Facilitating rapid integration of successful results from intervention trials into policy

With important new results emerging for women, particularly in the area of ART-based biomedical prevention including PrEP, microbicides and treatment-as-prevention, steps must be taken to prepare health services as well as the general population with women-centered strategies for the advent of new and more effective interventions and technologies. Given that adherence is one of the biggest challenges to successful implementation, education and communication efforts are particularly important. Engaging women and communities in meaningful ways in this research and policy development is important to define these needs.

Addressing the special needs and vulnerabilities of young, high-risk women

The risk for a range of adverse reproductive health outcomes is compounded by young age and by being female. Services and interventions need to address younger women's high-risk status, as well as the increased vulnerability related to developmental factors, particularly increased life instability during the transition to adulthood. Adolescents and young adult women require specialized services and interventions, and access to comprehensive services including social, psychological, and mental health. Preventing unintended pregnancies along with HIV/STIs is a top priority for this age group.

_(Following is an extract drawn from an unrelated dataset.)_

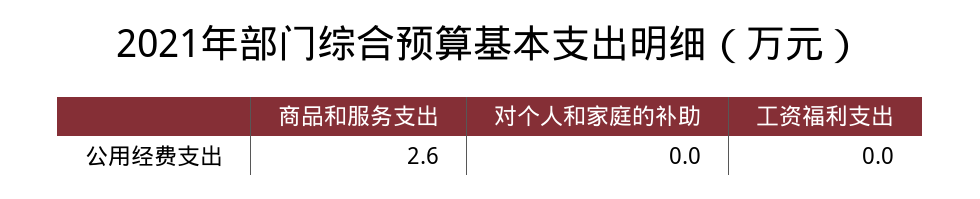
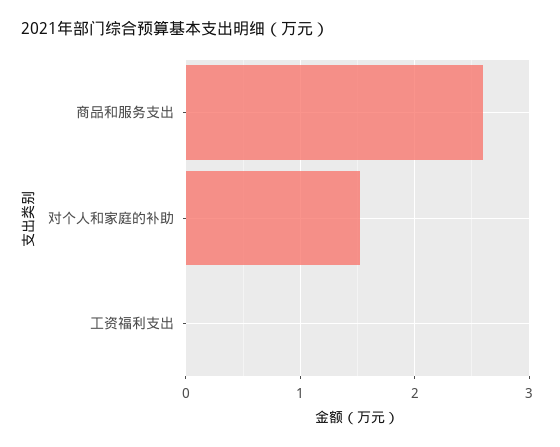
对个人和家庭的补助: 0 -> 1.5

Situating HIV prevention in the context of women's daily lives

Perhaps most importantly, there is a need to situate prevention efforts – whether biomedical or behavioral or combined – in the context of women's daily lives and realities. Many African women face family, social and economic pressures, some of which may impede successful HIV prevention. Women's needs and desires shift over time, as do those of their partners and families. Different products and prevention methods will suit different women, making the expanded toolkit even more important.

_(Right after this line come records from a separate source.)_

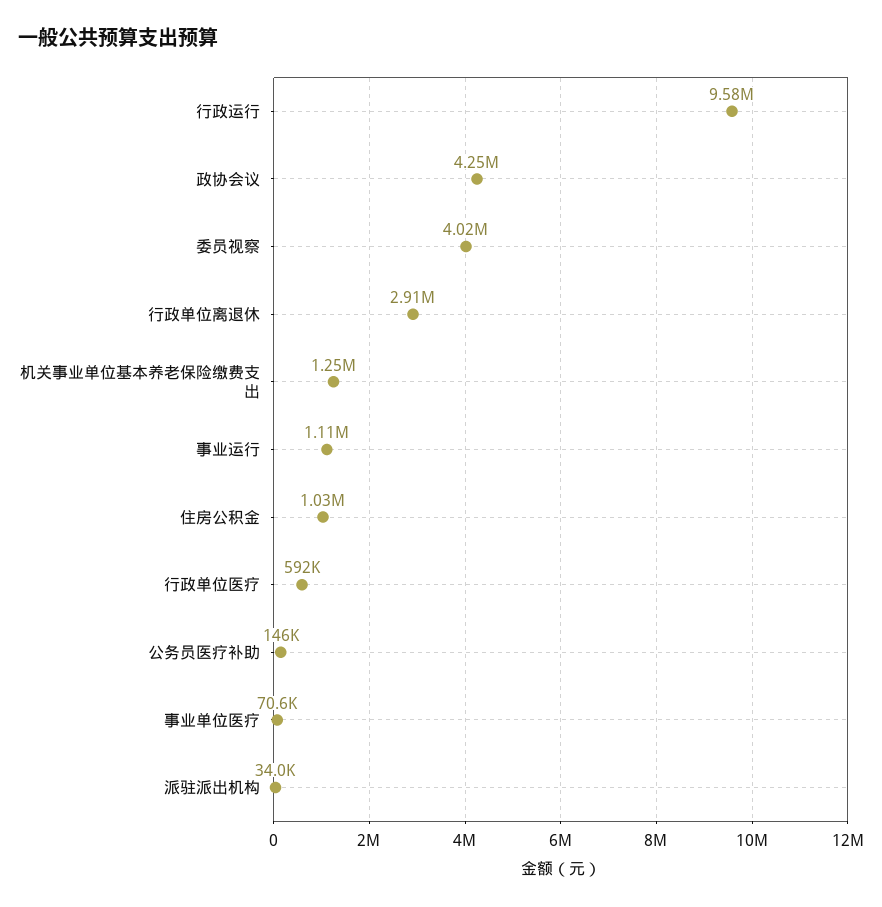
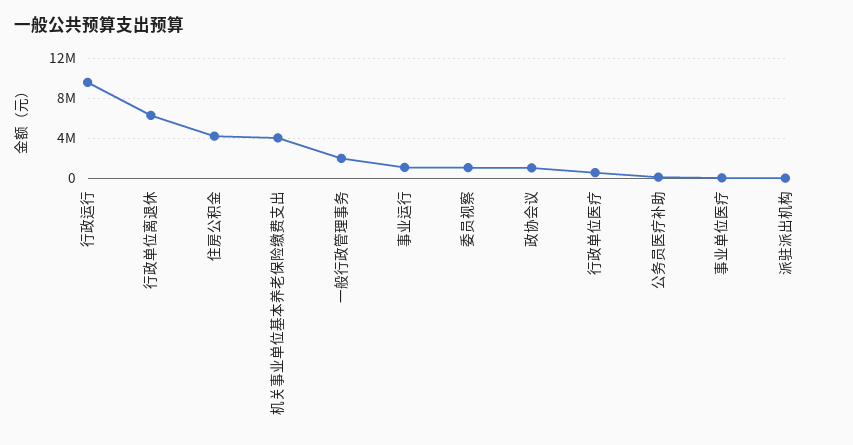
政协会议: 4250000 -> 1000000
委员视察: 4020000 -> 1000000
行政单位离退休: 2910000 -> 6000000
机关事业单位基本养老保险缴费支出: 1250000 -> 4000000
住房公积金: 1030000 -> 4000000
一般行政管理事务: none -> 2000000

Committing sufficient resources to this area is a necessary condition for success

The past decade has witnessed the unprecedented commitment of resources to the global HIV/AIDS epidemic. For the next decade, similar commitment to women's reproductive health and HIV concerns is warranted. Efforts to revise the Millenium Development Goals should take these concerns into account, as well as global efforts to renew and expand funding for family planning and the prevention of unintended pregnancies. All of these efforts can act synergistically to improve women's health and reduce HIV rates over time.

Together, these recommendations can help to ensure that the policy and programmatic successes and innovations of the past decade, along with emerging scientific results, are translated into effective action for women.